= Supplied material =
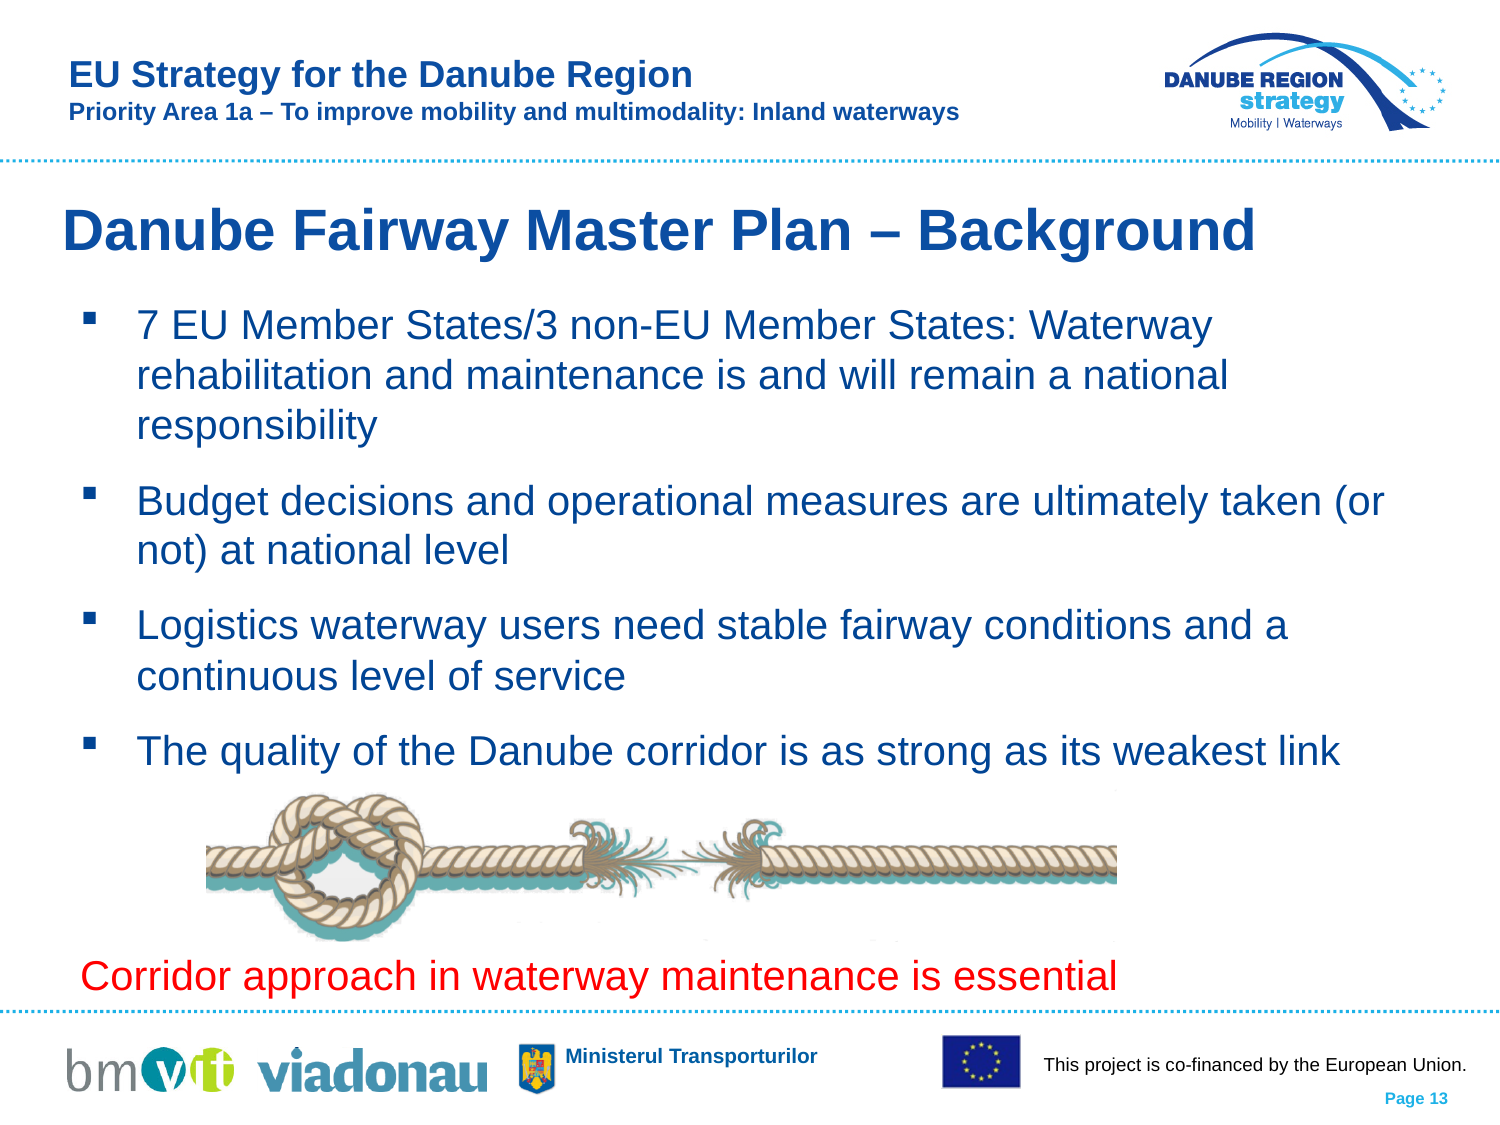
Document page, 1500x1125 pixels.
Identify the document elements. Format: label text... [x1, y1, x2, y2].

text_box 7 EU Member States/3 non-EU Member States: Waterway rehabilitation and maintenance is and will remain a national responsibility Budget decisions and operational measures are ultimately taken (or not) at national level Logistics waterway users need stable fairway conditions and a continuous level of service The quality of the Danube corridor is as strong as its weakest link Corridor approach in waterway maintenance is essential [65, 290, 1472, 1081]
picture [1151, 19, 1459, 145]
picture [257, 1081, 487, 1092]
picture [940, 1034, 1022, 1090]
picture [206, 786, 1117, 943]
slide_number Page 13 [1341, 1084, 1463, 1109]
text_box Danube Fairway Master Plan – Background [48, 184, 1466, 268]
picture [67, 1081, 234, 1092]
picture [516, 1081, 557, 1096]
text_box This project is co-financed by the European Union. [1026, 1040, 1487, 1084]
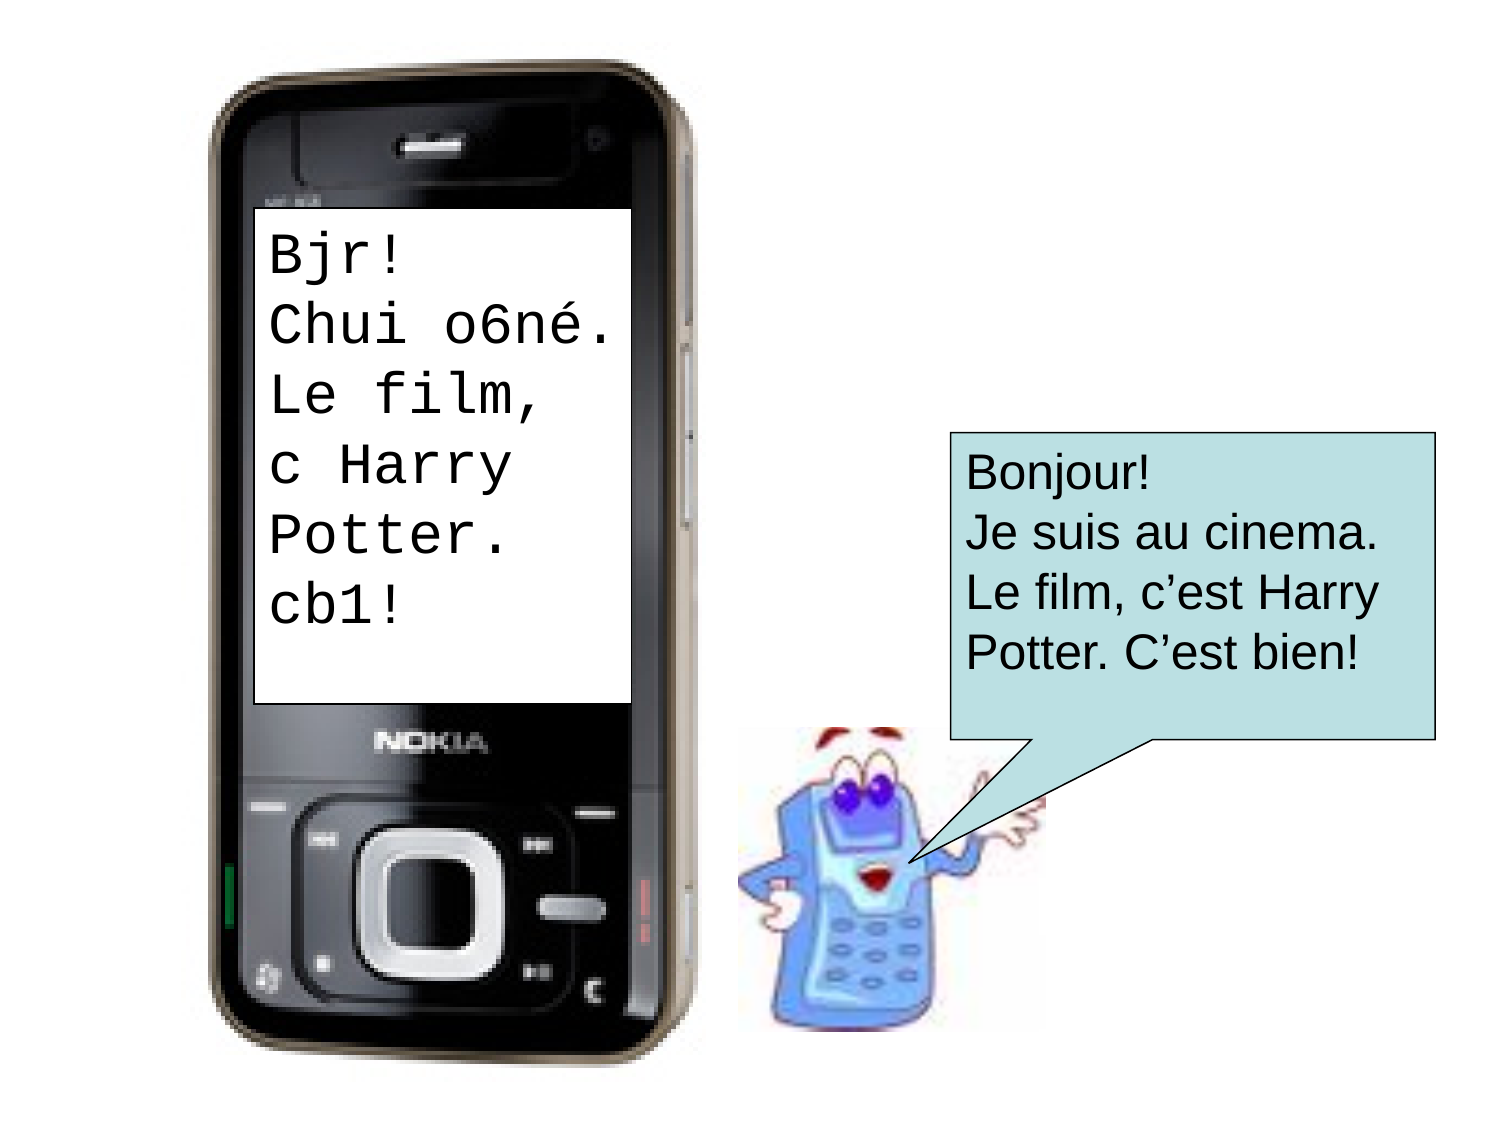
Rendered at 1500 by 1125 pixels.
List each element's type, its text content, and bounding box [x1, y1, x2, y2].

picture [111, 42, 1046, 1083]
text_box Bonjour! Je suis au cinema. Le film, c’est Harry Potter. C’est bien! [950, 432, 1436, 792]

= Work to complete =
Set down all of the entries exactly as they stand, without any image.

= Worked solution =
Document page, 1500x1125 pixels.
Identify the document elements. Format: label text... [x1, y1, x2, y2].

text_box 7 EU Member States/3 non-EU Member States: Waterway rehabilitation and maintenance is and will remain a national responsibility Budget decisions and operational measures are ultimately taken (or not) at national level Logistics waterway users need stable fairway conditions and a continuous level of service The quality of the Danube corridor is as strong as its weakest link Corridor approach in waterway maintenance is essential [65, 290, 1472, 1081]
picture [1151, 19, 1459, 145]
picture [257, 1081, 487, 1092]
picture [940, 1034, 1022, 1090]
picture [206, 786, 1117, 943]
slide_number Page 13 [1341, 1084, 1463, 1109]
text_box Danube Fairway Master Plan – Background [48, 184, 1466, 268]
picture [67, 1081, 234, 1092]
picture [516, 1081, 557, 1096]
text_box This project is co-financed by the European Union. [1026, 1040, 1487, 1084]
Rendered at 1500 by 1125 pixels.
List each element's type, its text content, and bounding box [x1, y1, x2, y2].

picture [111, 42, 1046, 1083]
text_box Bonjour! Je suis au cinema. Le film, c’est Harry Potter. C’est bien! [950, 432, 1436, 792]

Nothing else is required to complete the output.